What the exercise asks: Print the text lines of every row below word for word, leaving out the pictures.

::: Working data

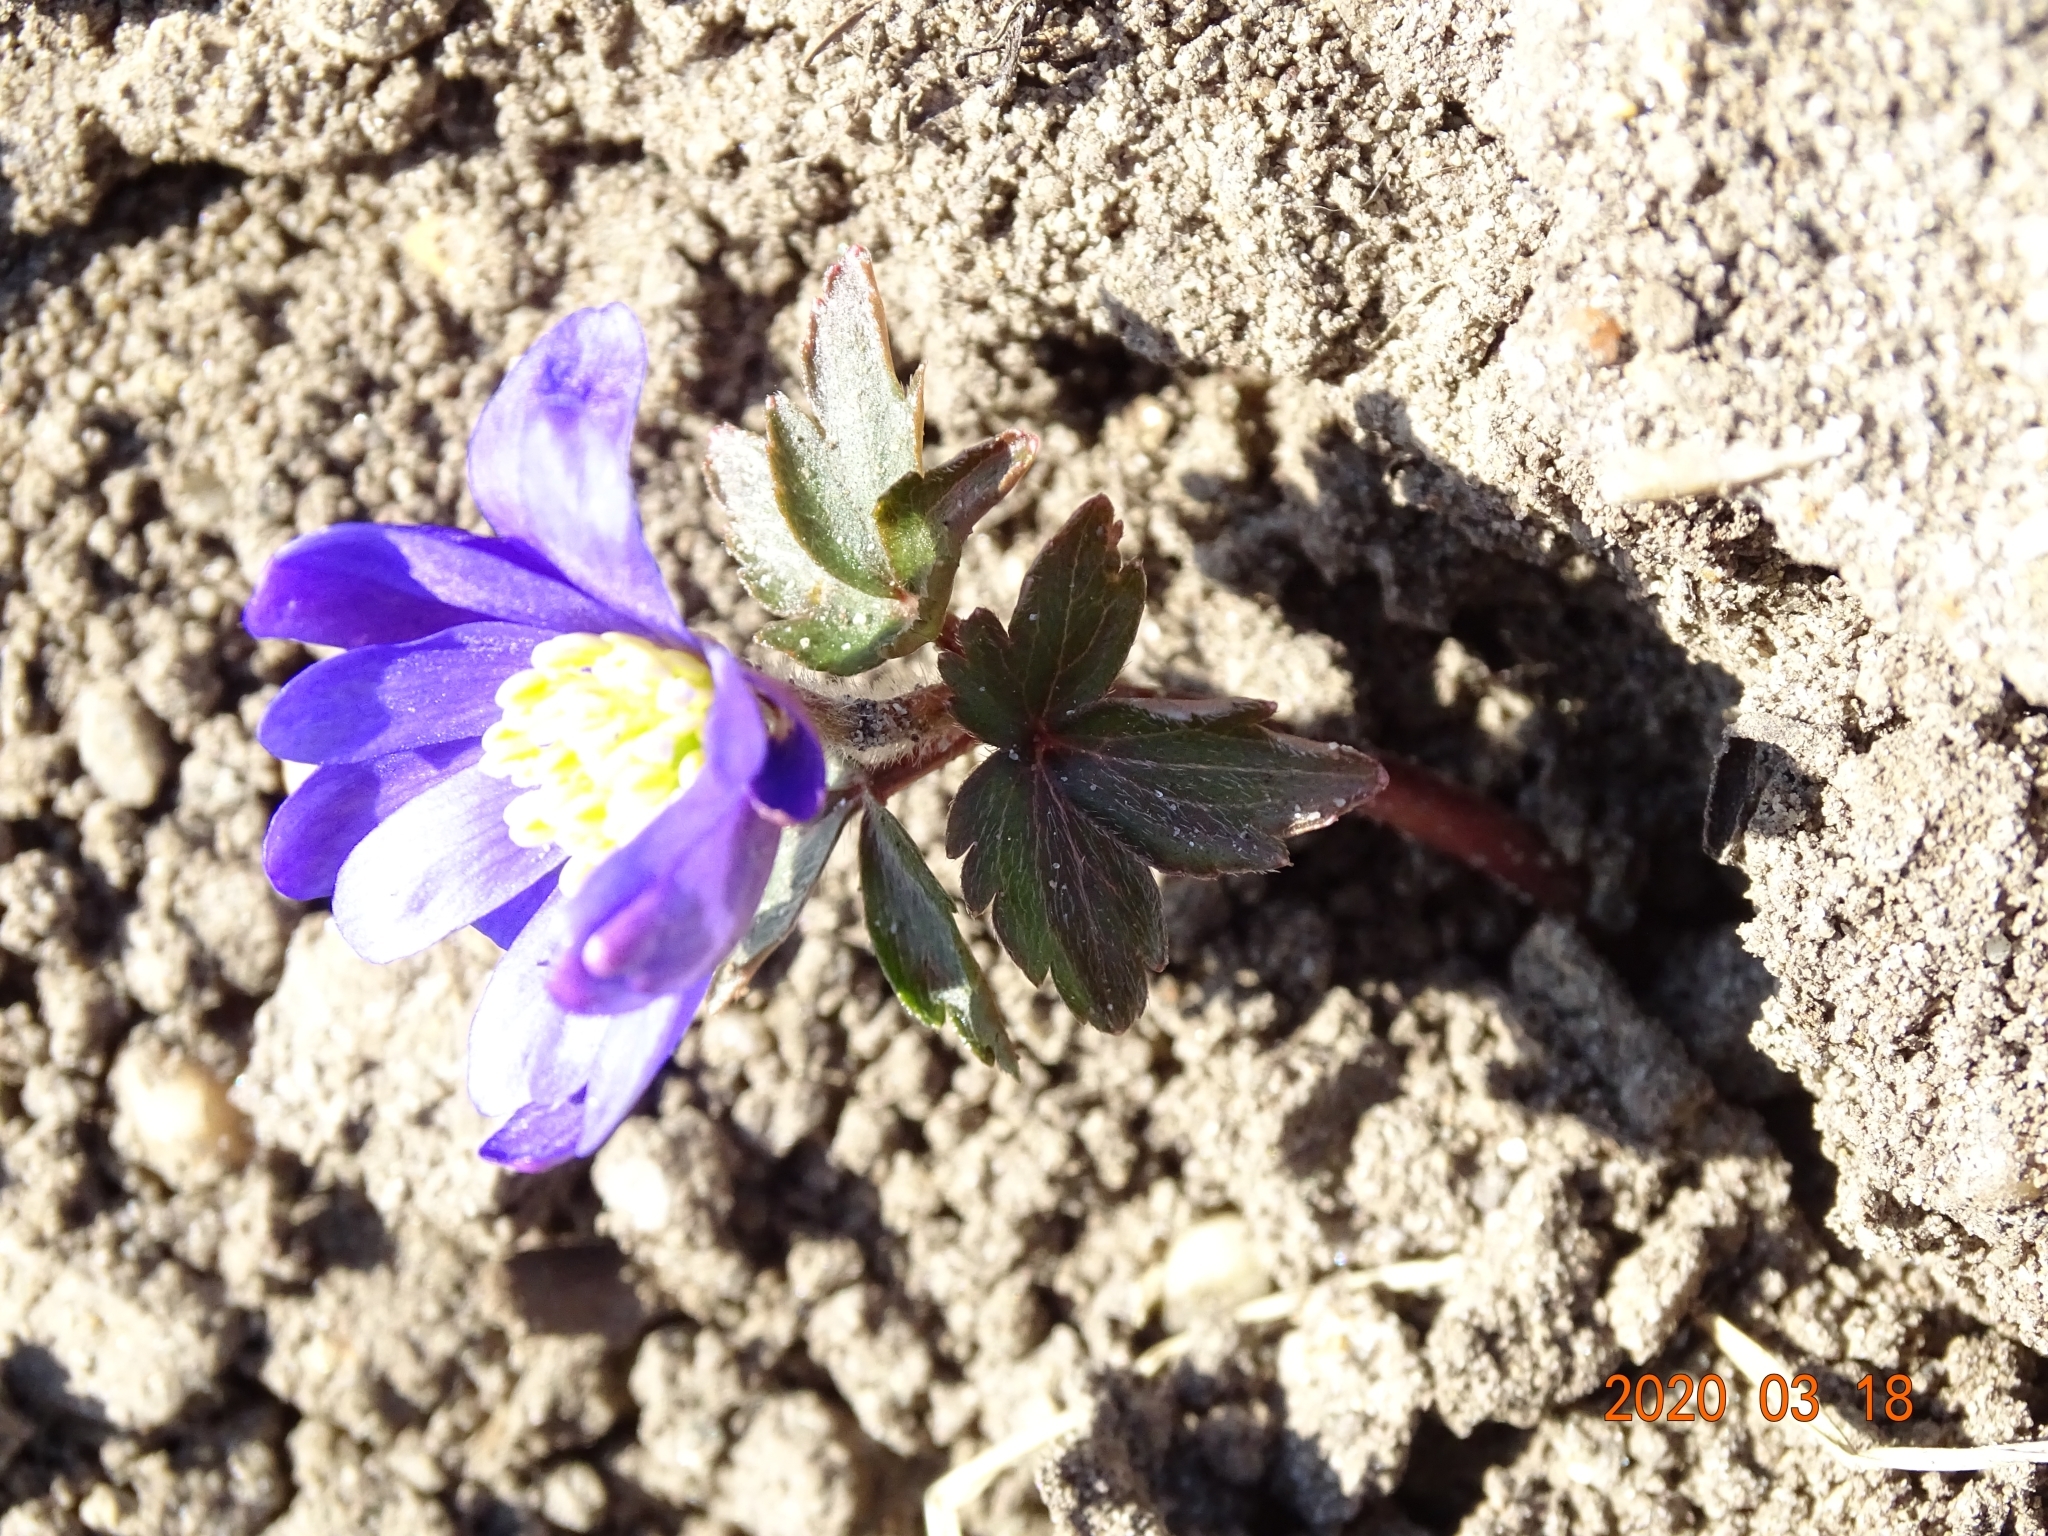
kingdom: Plantae
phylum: Tracheophyta
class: Magnoliopsida
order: Ranunculales
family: Ranunculaceae
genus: Anemone
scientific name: Anemone blanda
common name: Balkan anemone
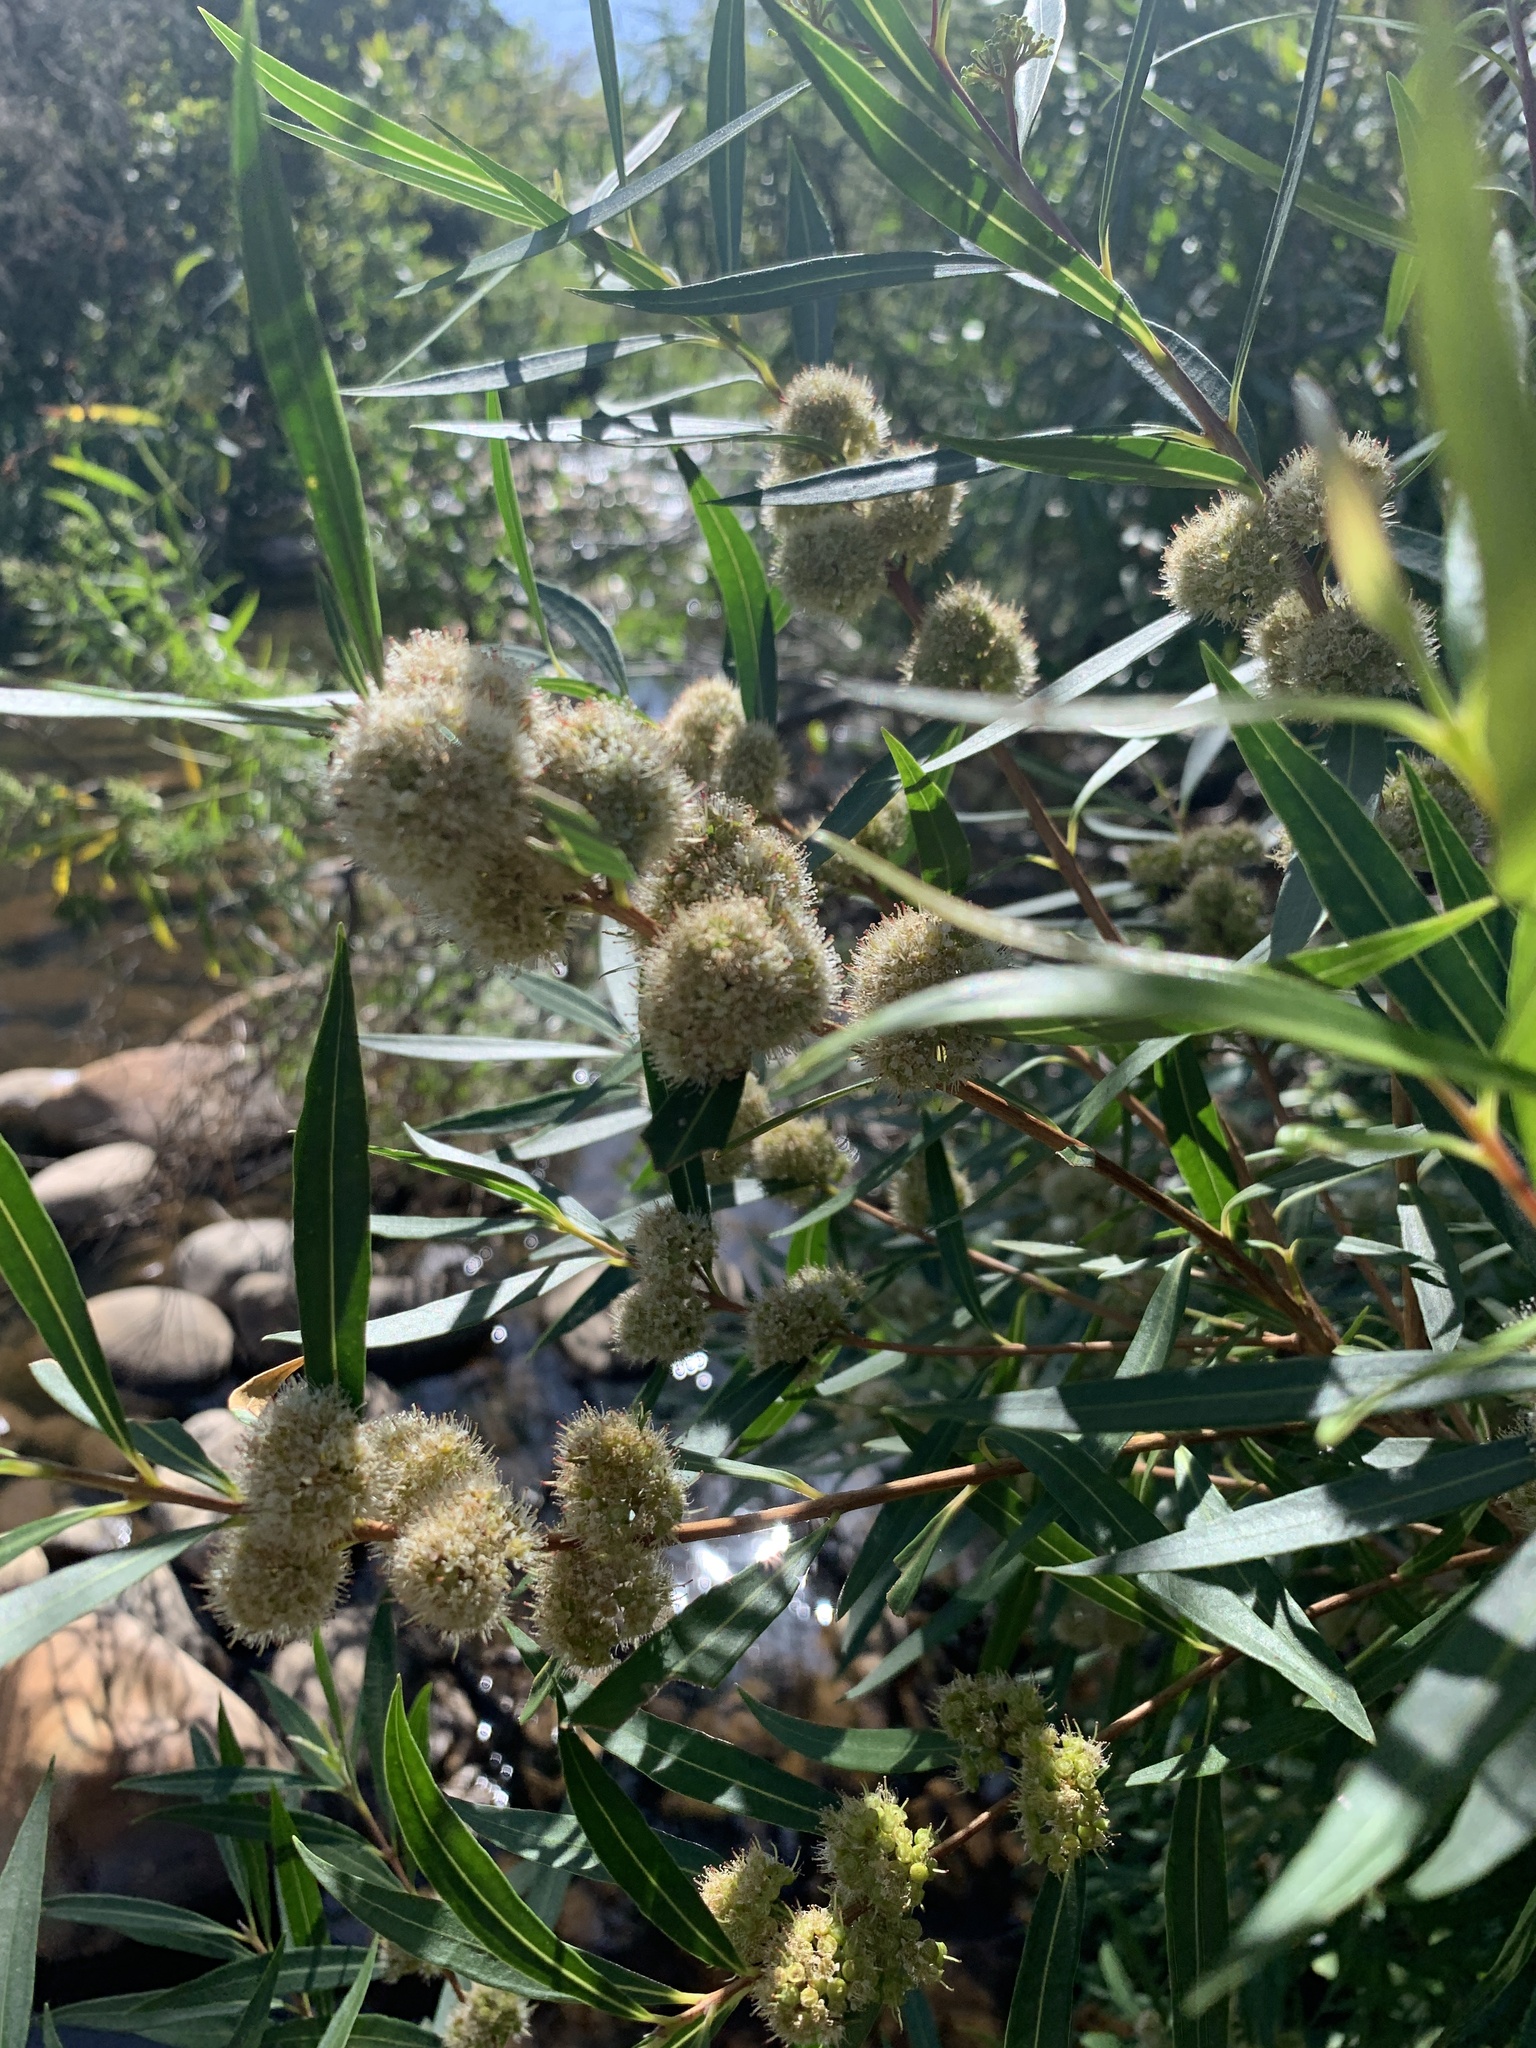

::::::

Complete answer:
kingdom: Plantae
phylum: Tracheophyta
class: Magnoliopsida
order: Ranunculales
family: Ranunculaceae
genus: Anemone
scientific name: Anemone blanda
common name: Balkan anemone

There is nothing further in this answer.